Теперь же, в потоке брошюр, прокламаций, статей и заметок обо всем, скучненькая повесть никому не известного автора промелькнула подобно невзрачной серой бабочке, что сотнями кружатся вокруг лампы на балконах.

В Петербурге началась осень – самое интересное во всех отношениях время. Осенью закипала новая жизнь на весь год, начинались новые предприятия, появлялись новые произведения. Журнал шел хорошо, появились первые отклики на «Униженных и оскорбленных», хвалили, поздравляли. Незаметно промелькнуло сорокалетие, он справил его скромно, вместе с Майковым и Страховым. Отросла борода.

Но все это проходило почти мимо сознания – третий месяц он жил на пределе возможностей, как физических, так, самое страшное, и нравственных. Бешеная любовь вчерашней девочки, оказавшейся вдруг требовательной и неутомимой, выматывала все силы, высасывала все соки. И самое ужасное – она была права, ее не в чем было упрекнуть. Она отдавала все, не спрашивая, не заботясь, не торгуясь, а он вынужден был мелочиться, считаться, размышлять. И с ненавистью, в которой пока еще не хотелось себе признаться, он сознавал, что из-за этого падает с высоты, на которую она его возвела, падает незаметно, медленно, но неуклонно, как в пропасть, – и остановить это падение было невозможно. Но он не просил и не хотел, чтобы это прекратилось. Ему сорок лет, он творец и, следовательно, внутренне абсолютно свободный человек. А сейчас он с тоской понимал, что, будучи связан больной женой, бездарным и наглым пасынком, безденежьем и даже каторжным своим прошлым, прежде он был куда свободней. Она требовала своего незримого участия и присутствия во всем, она загораживала небо и теснила Бога. Он понимал, что долго так продолжаться не может, кто-то сломается первым, но кто и как – вот в чем заключался кошмар. И все чаще ему на ум приходили пророческие строчки того, кто сам не вынес и, вероятно, не даст вынести и другой:

История остракизма, которому была подвергнута возлюбленная Тютчева, еще слишком жива была у всех в памяти.
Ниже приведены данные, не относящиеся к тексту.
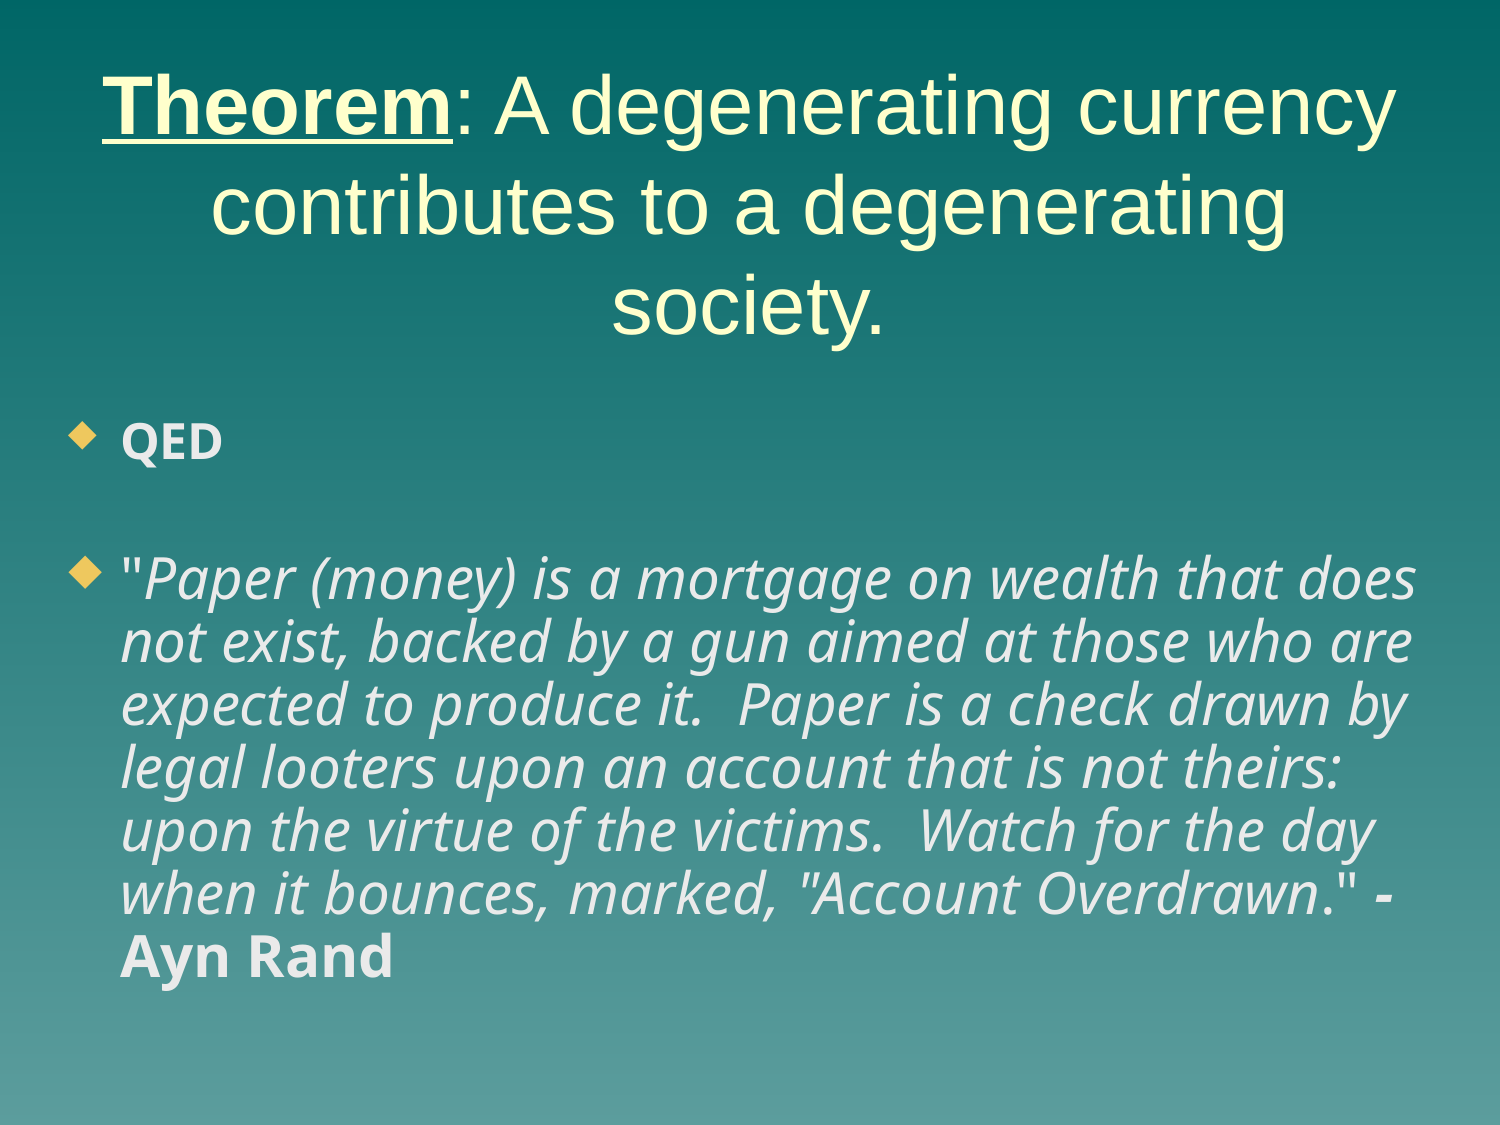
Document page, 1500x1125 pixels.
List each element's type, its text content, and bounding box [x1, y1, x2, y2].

И пусть время изменилось, но в глубине души он чувствовал свою неправоту. К тому же, если, как и там, дети… Мысль об этом сводила с ума, детей он хотел безумно. Впрочем, иногда украдкой взглядывая в ее сузившиеся от страсти глаза, он почему-то не сомневался в том, что никаких детей не будет. Да и родной души тоже не было. Была лишь страсть, грешная, тайная, им скрываемая, а ею – нет.
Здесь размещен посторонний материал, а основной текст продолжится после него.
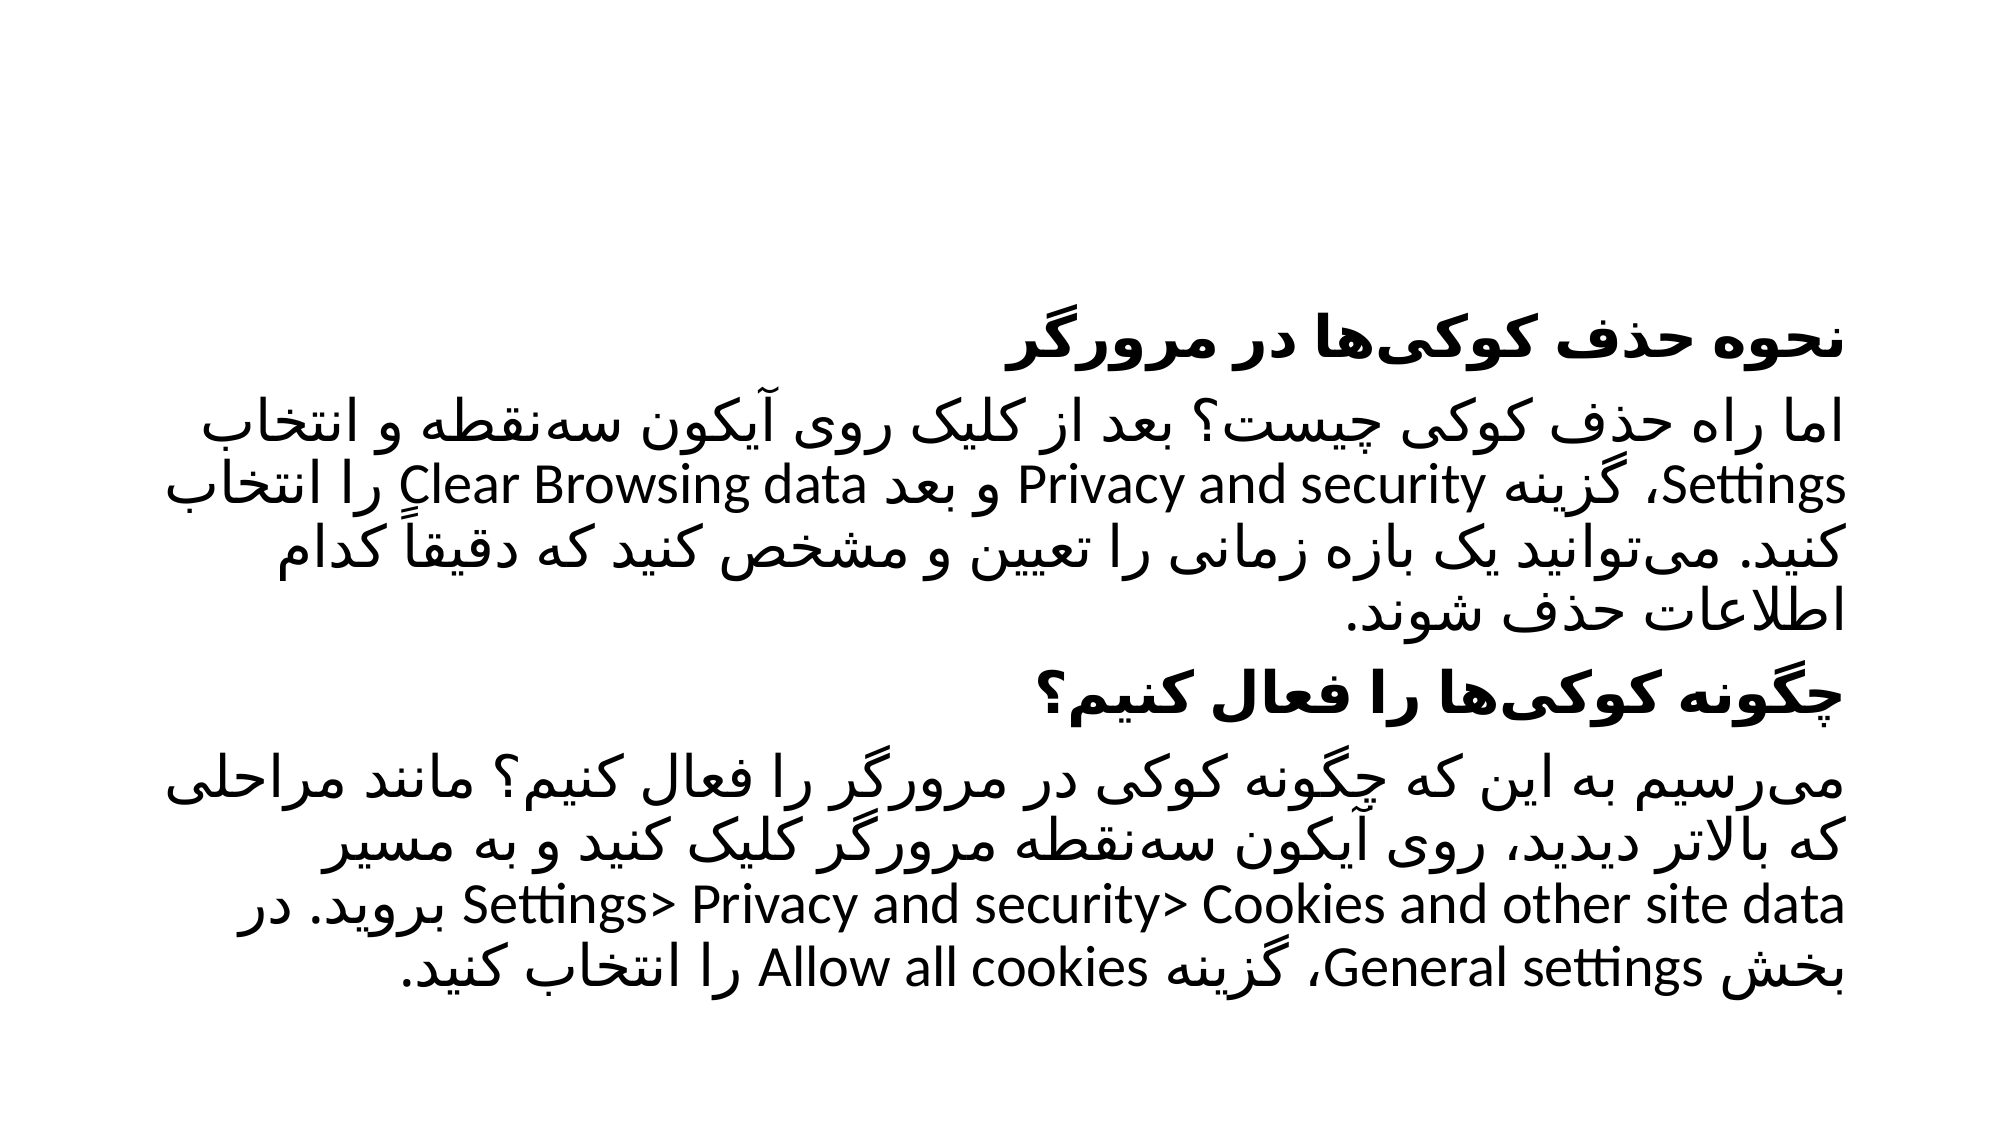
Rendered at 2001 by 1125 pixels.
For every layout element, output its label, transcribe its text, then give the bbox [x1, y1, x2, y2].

list نحوه حذف کوکی‌‌ها در مرورگر اما راه حذف کوکی چیست؟ بعد از کلیک روی آیکون سه‌‎نقطه و انتخاب Settings، گزینه Privacy and security و بعد Clear Browsing data را انتخاب کنید. می‌توانید یک بازه زمانی را تعیین و مشخص کنید که دقیقاً کدام اطلاعات حذف شوند. چگونه کوکی‌ها را فعال کنیم؟ می‌رسیم به این که چگونه کوکی در مرورگر را فعال کنیم؟ مانند مراحلی که بالاتر دیدید، روی آیکون سه‌نقطه مرورگر کلیک کنید و به مسیر Settings> Privacy and security> Cookies and other site data بروید. در بخش General settings، گزینه Allow all cookies را انتخاب کنید. [137, 299, 1863, 1014]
И когда Аполлинария, возвращаясь домой, пропахшая табаком от кончиков пальцев до краешка юбок, ловила на себе возмущенные взгляды Надежды и порою отца, она только лениво поводила сразу как-то вызывающе округлившимся плечом. А он менял по три таза горячей воды у себя в кабинете и не смел зайти в комнату к Маше – от половины флакона кельнской воды, что он выливал на себя, ей становилось дурно.